Der Vizepräsident der EU-Kommission Andrus Ansip und der für die digitale Agenda zuständige Günther Oettinger haben Anfang Mai 2015 die lang erwarteten Pläne der EU-Kommission zur Umsetzung eines einheitlichen digitalen europäischen Marktes vorgestellt. Um regulierungsbedingte Barrieren zu beseitigen und endlich die 28 nationalen Märkte zu einem einzigen zusammenzuführen, hat die EU-Kommission drei Säulen entwickelt, auf denen die „Digital Single Market Strategie“ beruht:

  1. Besserer grenzüberschreitender Zugang für Verbraucher und Unternehmen zu digitalen Waren und Dienstleistungen
  2. Schaffung von Rahmenbedingungen für zukunftsweisende digitale Netzwerke und Angebote
  3. Maximierung des Wachstumspotentials der europäischen digitalen Wirtschaft und Gesellschaft.

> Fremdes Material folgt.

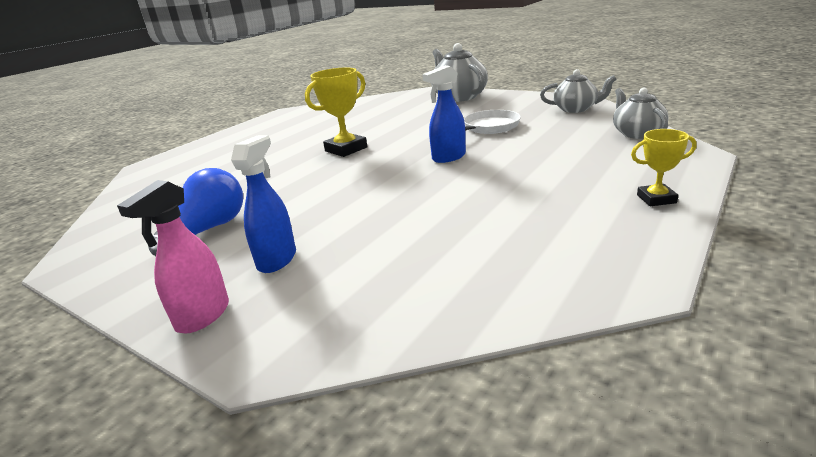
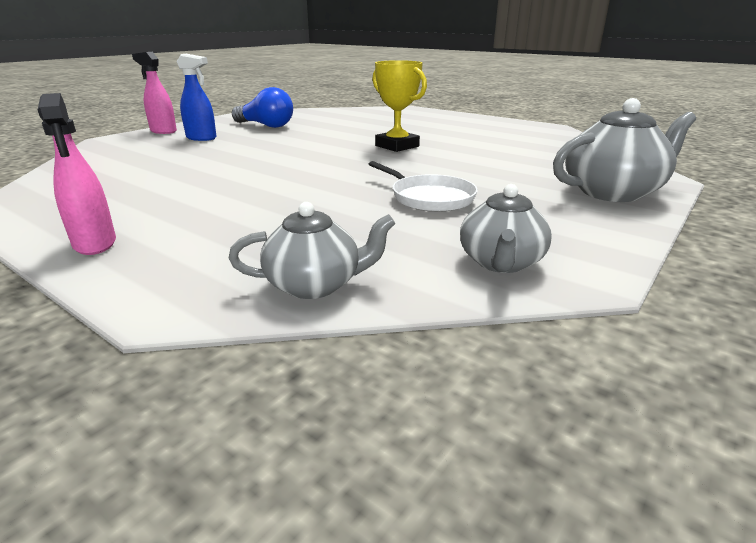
camera: 90 degrees right, 0 degrees up
blue spray bottle [422,65,466,163] -> none
yellow trophy [631,129,697,206] -> pink spray bottle [38,93,116,255]

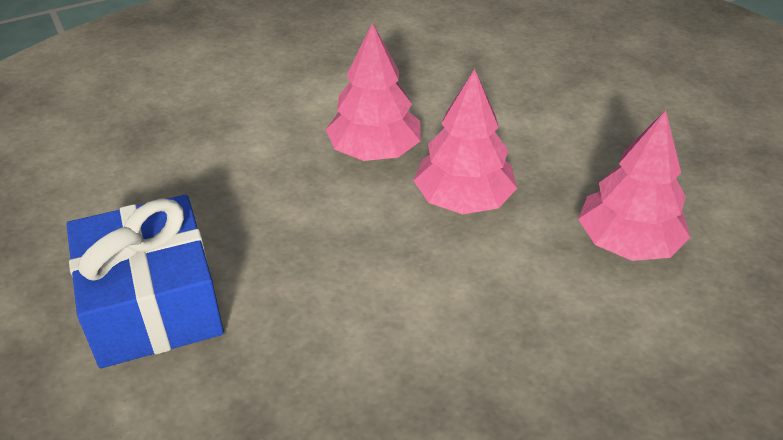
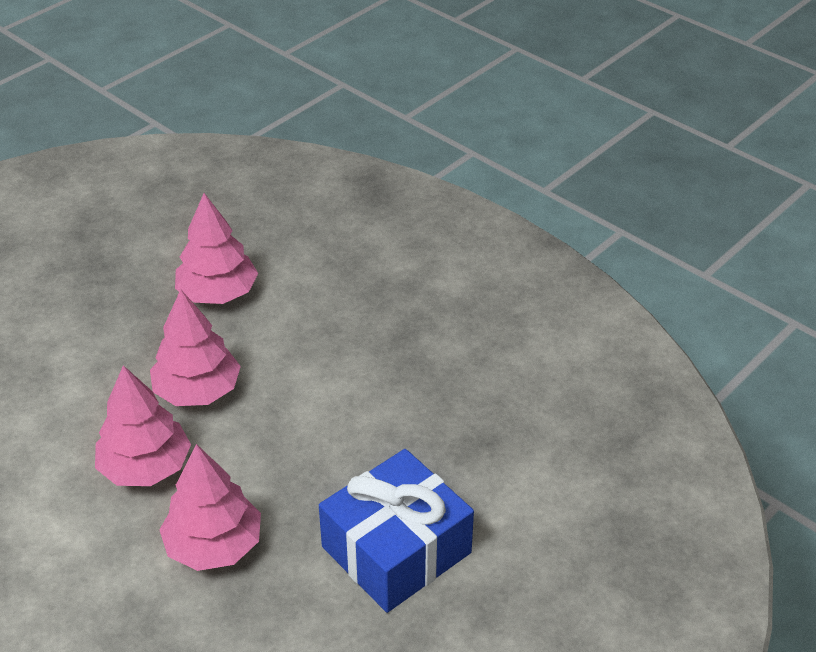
camera: 110 degrees left, 0 degrees up
none -> pink tree [159,444,261,571]

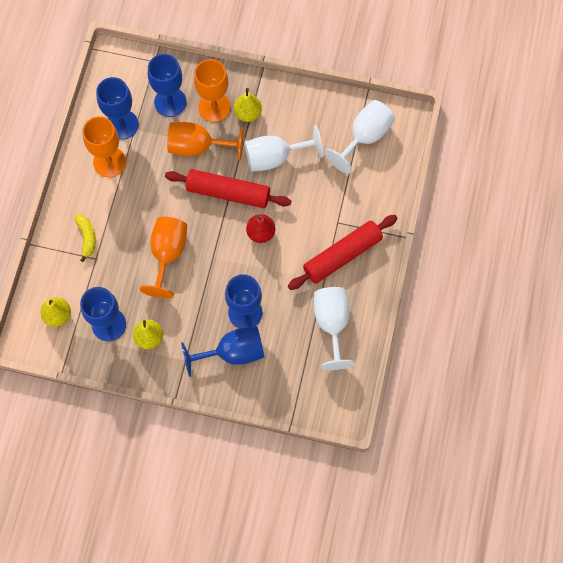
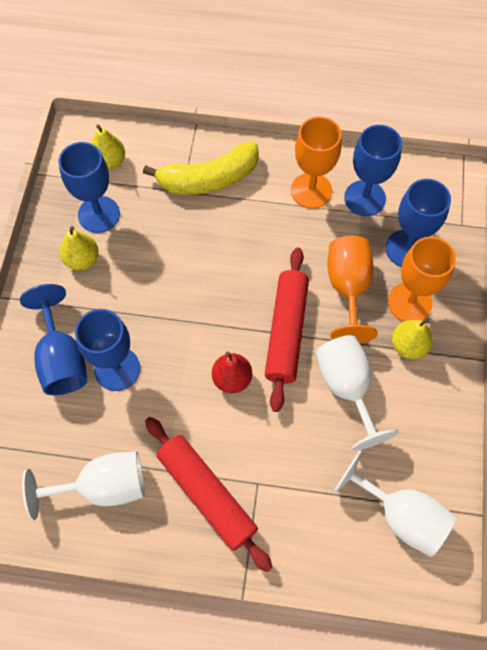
camera: 85 degrees right, 5 degrees down
yellow banana [75,215,96,262] -> yellow banana [143,142,259,195], size x1.91
orange goblet [140,217,187,299] -> none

Zur Konkretisierung der drei Säulen sieht die Digitalstrategie 16 Initiativen vor, mit deren Hilfe das Ziel eines einheitlichen digitalen europäischen Marktes erreicht werden soll und die die Kommission bis Ende 2016 umsetzen wird. Von diesem breiten, mehrere Rechtsgebiete übergreifenden (u.a. Kartell-, Urheber,- Datenschutz, Transport-, Telemedien-, Steuerrecht) Ansatz verspricht sich die EU Kommission nicht nur eine Steigerung der Wirtschaftsleistung und die Schaffung zahlreicher neuer Arbeitsplätze, sondern auch die Sicherung der Konkurrenzfähigkeit Europas in einer digitalen Welt. Im Folgenden werden einige Schwerpunkte der Digitalstrategie vorgestellt:  

I. Besserer grenzüberschreitender Zugang für Verbraucher und Unternehmen zu digitalen Waren und Dienstleistungen

1. Online-Handel

Laut EU-Kommission fühlen sich lediglich 38% der Verbraucher beim Online-Shopping bei einem ausländischen europäischen Anbieter wohl und nur 15% kaufen tatsächlich in einem anderen EU-Mitgliedsstaat online ein. Die Verbraucher könnten insgesamt bis zu EUR 11,7 Milliarden sparen, wenn sie auf das europaweite Onlineangebot zurückgreifen würden. Kleinere und mittlere Betriebe scheuen die hohe Zusatzkosten, die bei der Anpassung des Angebots an die jeweilige Rechtslage eines Mitgliedsstaats anfallen. Daher will die EU-Kommission noch in diesem Jahr „einen geänderten Rechtsetzungsvorschlag“ zum Europäischen Kaufrecht bezüglich des Online-Kaufs von Sachgütern und digitalen Inhalten vorlegen. Unter anderem sollen sich Anbieter auf ihr innerstaatliches Recht berufen können, wenn sie einen „verbindlichen Sockel“ wesentlicher vertragsrechtlicher EU-Bestimmungen für den innerstaatlichen und grenzüberschreitenden Online-Handel beachten. Aus (international-) privatrechtlicher Sicht bemerkenswert ist die hier offenbar vollzogene Kehrtwende der EU Kommission weg vom vielfach kritisierten „fakultativen“ Gemeinsamen Europäischen Kaufrecht hin zum erneuten Versuch einer (weiteren) Harmonisierung der materiellen Verbraucherrechte. Eine damit verbundene Rückkehr zu den Grundprinzipien des Europarechts und des IPR (Mindestharmonisierung / Herkunftslandprinzip; Prinzip der engsten Verbindung / Rechtswahlfreiheit) auch im Verbrauchervertragsrecht wäre sehr zu begrüßen. Derzeit setzt sich hier – zumindest auf Rüge des Verbrauchers – im Zweifel das jeweilige lokale Verbraucherrecht gegenüber dem im Vertrag gewählten Recht durch, was den grenzüberschreitenden E-Commerce gerade für KMU erheblich erschwert.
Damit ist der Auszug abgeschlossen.